What is needed
The result should be a full, exact repeat of the entries, free of pictures.

Data shown
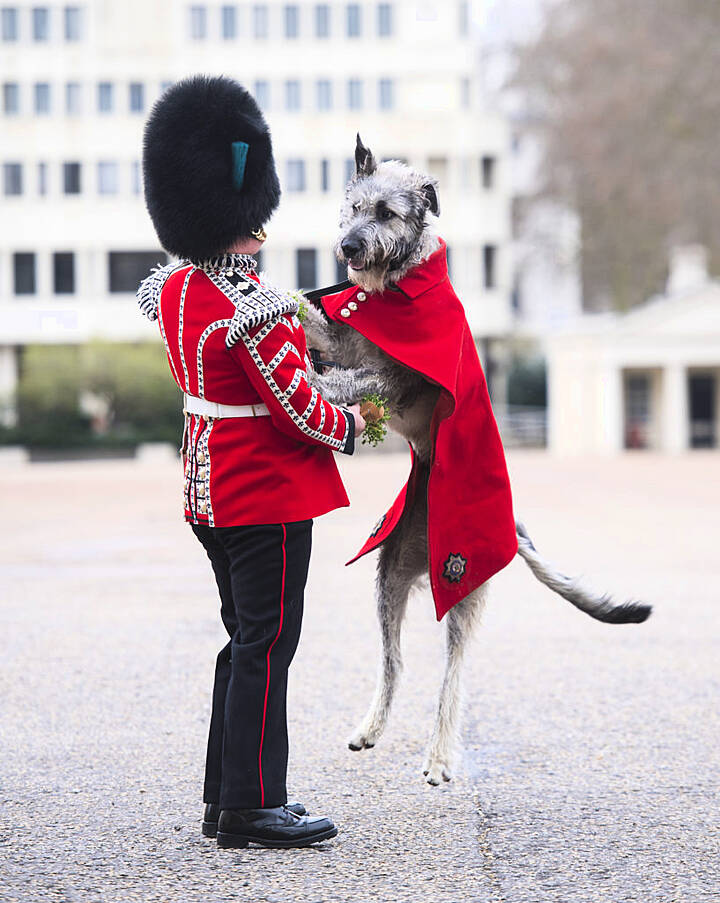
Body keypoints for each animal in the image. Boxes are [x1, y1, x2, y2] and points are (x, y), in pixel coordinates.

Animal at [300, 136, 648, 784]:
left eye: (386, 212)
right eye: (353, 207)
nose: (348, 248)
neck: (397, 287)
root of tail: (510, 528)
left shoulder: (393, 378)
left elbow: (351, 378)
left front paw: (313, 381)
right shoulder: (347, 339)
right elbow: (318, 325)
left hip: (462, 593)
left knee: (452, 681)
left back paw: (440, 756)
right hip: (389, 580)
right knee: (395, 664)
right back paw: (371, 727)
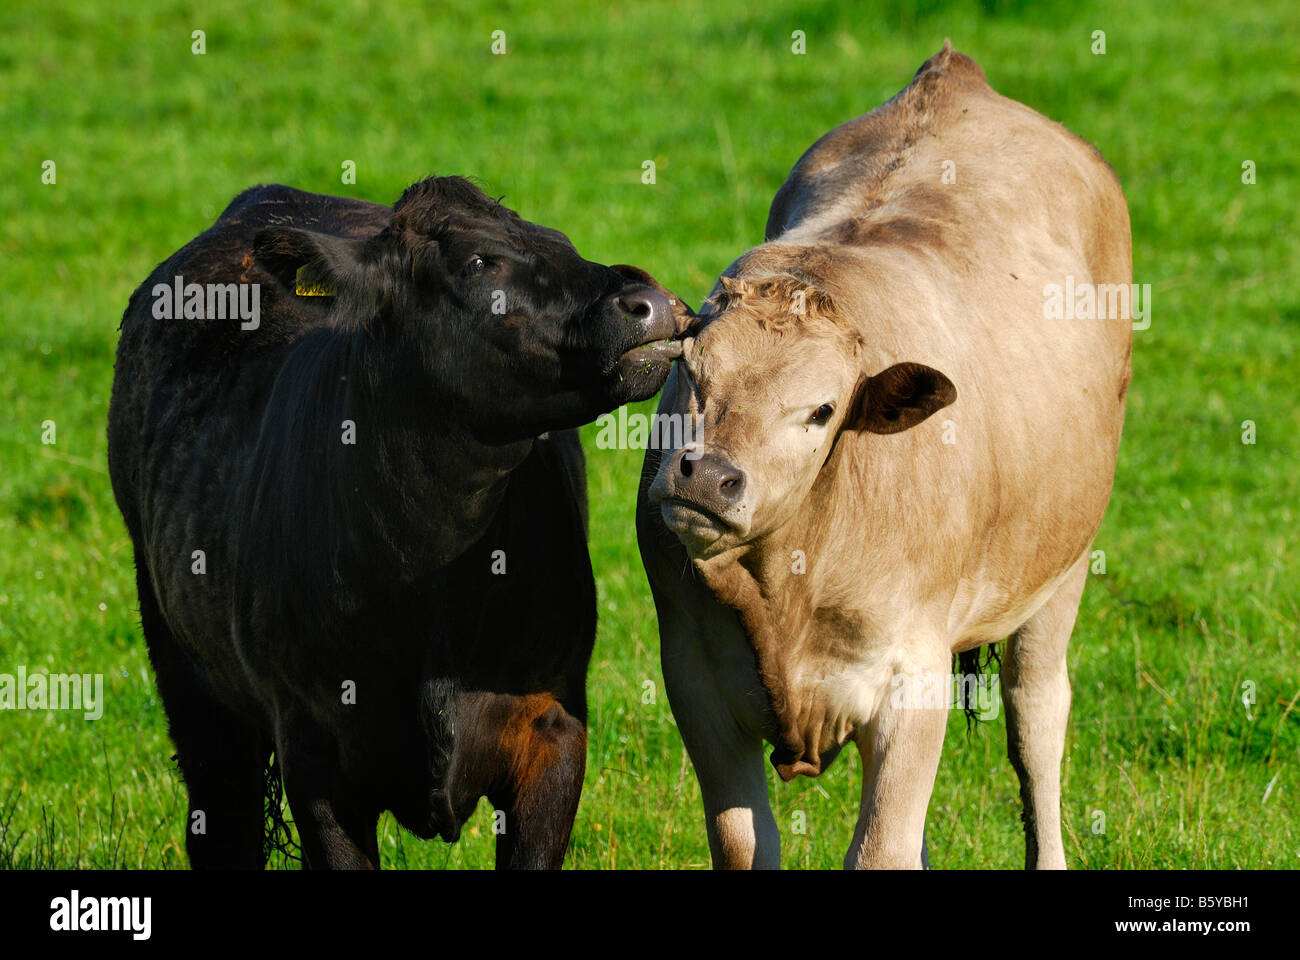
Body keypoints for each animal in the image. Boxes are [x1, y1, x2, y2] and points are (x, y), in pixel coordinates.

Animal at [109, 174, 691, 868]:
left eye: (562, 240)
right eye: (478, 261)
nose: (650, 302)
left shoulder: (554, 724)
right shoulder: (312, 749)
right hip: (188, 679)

Response to this task
Body keypoints for each animal in the image. Boxes are [x1, y1, x2, y2] and points are (x, y), in pixel coordinates.

Animal at [300, 136, 648, 784]:
left eye: (386, 212)
right eye: (353, 207)
nose: (348, 248)
neck: (397, 287)
root of tail: (510, 528)
left shoulder: (393, 378)
left elbow: (351, 378)
left front paw: (313, 381)
right shoulder: (347, 339)
right elbow: (318, 325)
left hip: (462, 593)
left knee: (452, 681)
left back paw: (440, 756)
right hip: (389, 580)
right knee: (395, 664)
right back paw: (371, 727)
Body keypoints for each animal in the image. Boxes are [x1, y1, x2, y2] and points are (x, y), in pixel coordinates.

Animal at [109, 174, 691, 868]:
left eye: (562, 240)
right eye: (478, 261)
nose: (650, 302)
left shoulder: (554, 724)
right shoulder: (312, 749)
right hip: (188, 679)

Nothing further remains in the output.